● Problem description: Copy the passage from the news article on Lopez Obrador's first six months, starting at "Mexico City, Jun" and ending at "an easy victory.", word for word.

● Given text:

Mexico City, Jun 1 (EFE).- Mexican President Andres Manuel Lopez Obrador this Saturday completes six months in power with his popularity still strong but with the first resignations from his Cabinet, a crisis with the United States, and many security and economic problems.
But despite the troubles, surveys show that people continue to support the leftist leader of the National Regeneration Movement (Morena), who on Dec. 1 was sworn in as president after winning an easy victory.
Six months after his inauguration, polls show a slight downturn. But he still enjoys great popularity – around 70 percent in favor – but lower than months before.
A convincing and repetitious rhetoric and the constant morning press conferences drive home a message that has taken hold among the citizens.
“As with every government, there are difficulties. But I must express my thanks because it has gone very well for us. I’m an optimist, but without triumphalism,” he said during his morning conference on May 29.
He said the worst thing was the tragic explosion of an oil pipeline during the gasoline robbery at Tlahuelilpan in Hidalgo state. “It pained me and it still pains me,” he said about the catastrophe that took 135 lives.
He asserted, however, that he and his “humanist” government managed to get Mexico out of the quagmire it was sunk in thanks to his predecessors.
Leftists and humanists against neoliberals and rapacious minorities. Truth against lies. Good and bad. These dichotomies have served the president well up to now, but the strategy seems to be faltering as doubts arise.
“The president still has a good image but he created such great expectations that he is now causing great disappointment,” Khemvirg Puente, political scientist and academic at the National Autonomous University of Mexico (UNAM), told EFE.
He promised to pacify the country, yet the violence has kept increasing even though 2018 was the year with the most murders in two decades.
In the first four months of this year there have been 11,221 premeditated homicides, compared with 10,512 during the same period last year.

Collected data:
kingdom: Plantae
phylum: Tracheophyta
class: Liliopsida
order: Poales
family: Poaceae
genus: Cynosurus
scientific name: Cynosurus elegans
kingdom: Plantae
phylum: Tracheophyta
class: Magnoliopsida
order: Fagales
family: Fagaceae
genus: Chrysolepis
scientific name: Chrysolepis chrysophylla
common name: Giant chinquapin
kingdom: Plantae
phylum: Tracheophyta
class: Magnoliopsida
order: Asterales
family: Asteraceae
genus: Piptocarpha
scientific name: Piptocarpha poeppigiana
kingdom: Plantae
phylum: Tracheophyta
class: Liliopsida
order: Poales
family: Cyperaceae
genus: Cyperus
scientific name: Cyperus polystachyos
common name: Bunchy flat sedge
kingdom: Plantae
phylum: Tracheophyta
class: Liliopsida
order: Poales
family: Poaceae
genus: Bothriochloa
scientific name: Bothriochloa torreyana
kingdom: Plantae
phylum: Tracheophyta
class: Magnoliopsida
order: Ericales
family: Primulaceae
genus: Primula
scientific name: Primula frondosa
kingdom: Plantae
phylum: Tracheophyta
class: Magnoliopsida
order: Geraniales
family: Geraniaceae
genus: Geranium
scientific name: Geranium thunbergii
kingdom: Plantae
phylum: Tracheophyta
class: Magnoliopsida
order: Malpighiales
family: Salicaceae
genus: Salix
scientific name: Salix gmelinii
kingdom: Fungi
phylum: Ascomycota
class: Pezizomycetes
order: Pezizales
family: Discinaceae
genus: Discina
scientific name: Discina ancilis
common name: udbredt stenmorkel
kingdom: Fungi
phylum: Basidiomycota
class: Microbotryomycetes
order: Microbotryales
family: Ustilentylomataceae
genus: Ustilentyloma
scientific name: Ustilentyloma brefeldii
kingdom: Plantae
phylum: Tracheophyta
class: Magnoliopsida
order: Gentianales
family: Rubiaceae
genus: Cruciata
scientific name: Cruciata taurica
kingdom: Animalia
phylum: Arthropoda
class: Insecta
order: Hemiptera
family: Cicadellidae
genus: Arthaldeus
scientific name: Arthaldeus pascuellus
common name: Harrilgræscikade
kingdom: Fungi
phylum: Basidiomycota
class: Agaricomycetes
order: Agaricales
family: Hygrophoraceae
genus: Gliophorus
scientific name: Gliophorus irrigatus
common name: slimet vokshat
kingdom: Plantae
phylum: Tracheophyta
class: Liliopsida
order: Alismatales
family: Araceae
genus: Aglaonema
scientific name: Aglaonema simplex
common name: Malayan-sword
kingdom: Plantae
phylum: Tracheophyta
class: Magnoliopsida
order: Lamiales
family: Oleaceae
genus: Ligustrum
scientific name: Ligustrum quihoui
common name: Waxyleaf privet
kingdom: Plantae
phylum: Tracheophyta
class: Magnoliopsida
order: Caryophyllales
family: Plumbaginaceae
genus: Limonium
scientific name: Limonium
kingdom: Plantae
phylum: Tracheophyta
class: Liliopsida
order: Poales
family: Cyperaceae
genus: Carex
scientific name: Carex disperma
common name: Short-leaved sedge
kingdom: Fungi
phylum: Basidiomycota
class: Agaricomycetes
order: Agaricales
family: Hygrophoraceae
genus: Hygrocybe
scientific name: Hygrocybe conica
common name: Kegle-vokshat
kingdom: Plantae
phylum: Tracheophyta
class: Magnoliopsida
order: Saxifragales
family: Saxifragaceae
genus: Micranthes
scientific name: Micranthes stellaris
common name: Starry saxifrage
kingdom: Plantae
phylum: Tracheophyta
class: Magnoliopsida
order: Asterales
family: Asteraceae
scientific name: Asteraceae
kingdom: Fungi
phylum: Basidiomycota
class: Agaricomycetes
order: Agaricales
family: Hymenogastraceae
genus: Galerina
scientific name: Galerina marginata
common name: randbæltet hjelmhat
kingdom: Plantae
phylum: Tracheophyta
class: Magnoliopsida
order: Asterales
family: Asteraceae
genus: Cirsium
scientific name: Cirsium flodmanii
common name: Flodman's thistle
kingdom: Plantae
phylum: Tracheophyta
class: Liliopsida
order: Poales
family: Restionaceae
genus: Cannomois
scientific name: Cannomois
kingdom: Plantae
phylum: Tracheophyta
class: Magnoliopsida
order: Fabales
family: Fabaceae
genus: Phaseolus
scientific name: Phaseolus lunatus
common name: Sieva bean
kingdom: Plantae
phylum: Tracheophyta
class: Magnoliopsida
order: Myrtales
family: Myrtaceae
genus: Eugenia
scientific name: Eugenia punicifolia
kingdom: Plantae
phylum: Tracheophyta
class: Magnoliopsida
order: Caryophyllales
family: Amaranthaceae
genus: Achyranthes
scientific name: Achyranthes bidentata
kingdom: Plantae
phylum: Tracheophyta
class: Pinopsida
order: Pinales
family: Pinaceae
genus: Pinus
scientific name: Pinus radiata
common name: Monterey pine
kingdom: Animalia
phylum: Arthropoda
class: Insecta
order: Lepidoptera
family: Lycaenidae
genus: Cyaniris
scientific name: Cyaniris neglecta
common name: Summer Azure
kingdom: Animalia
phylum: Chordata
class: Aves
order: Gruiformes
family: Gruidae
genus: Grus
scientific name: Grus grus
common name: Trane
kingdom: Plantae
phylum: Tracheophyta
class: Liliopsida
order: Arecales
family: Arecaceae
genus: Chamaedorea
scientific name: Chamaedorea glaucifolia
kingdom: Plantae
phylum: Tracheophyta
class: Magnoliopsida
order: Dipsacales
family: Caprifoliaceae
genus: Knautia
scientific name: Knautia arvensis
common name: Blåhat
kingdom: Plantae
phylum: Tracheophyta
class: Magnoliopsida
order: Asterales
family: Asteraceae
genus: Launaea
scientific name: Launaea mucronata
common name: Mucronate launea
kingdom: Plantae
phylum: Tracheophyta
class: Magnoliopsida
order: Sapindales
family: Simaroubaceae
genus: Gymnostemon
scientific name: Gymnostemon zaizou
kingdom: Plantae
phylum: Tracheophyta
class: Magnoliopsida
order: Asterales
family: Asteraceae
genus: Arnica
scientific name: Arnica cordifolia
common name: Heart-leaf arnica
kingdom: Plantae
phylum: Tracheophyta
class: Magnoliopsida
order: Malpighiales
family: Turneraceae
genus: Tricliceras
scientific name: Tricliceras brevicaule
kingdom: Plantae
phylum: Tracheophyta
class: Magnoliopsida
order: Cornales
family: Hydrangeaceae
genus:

● The completed task:
Mexico City, Jun 1 (EFE).- Mexican President Andres Manuel Lopez Obrador this Saturday completes six months in power with his popularity still strong but with the first resignations from his Cabinet, a crisis with the United States, and many security and economic problems.
But despite the troubles, surveys show that people continue to support the leftist leader of the National Regeneration Movement (Morena), who on Dec. 1 was sworn in as president after winning an easy victory.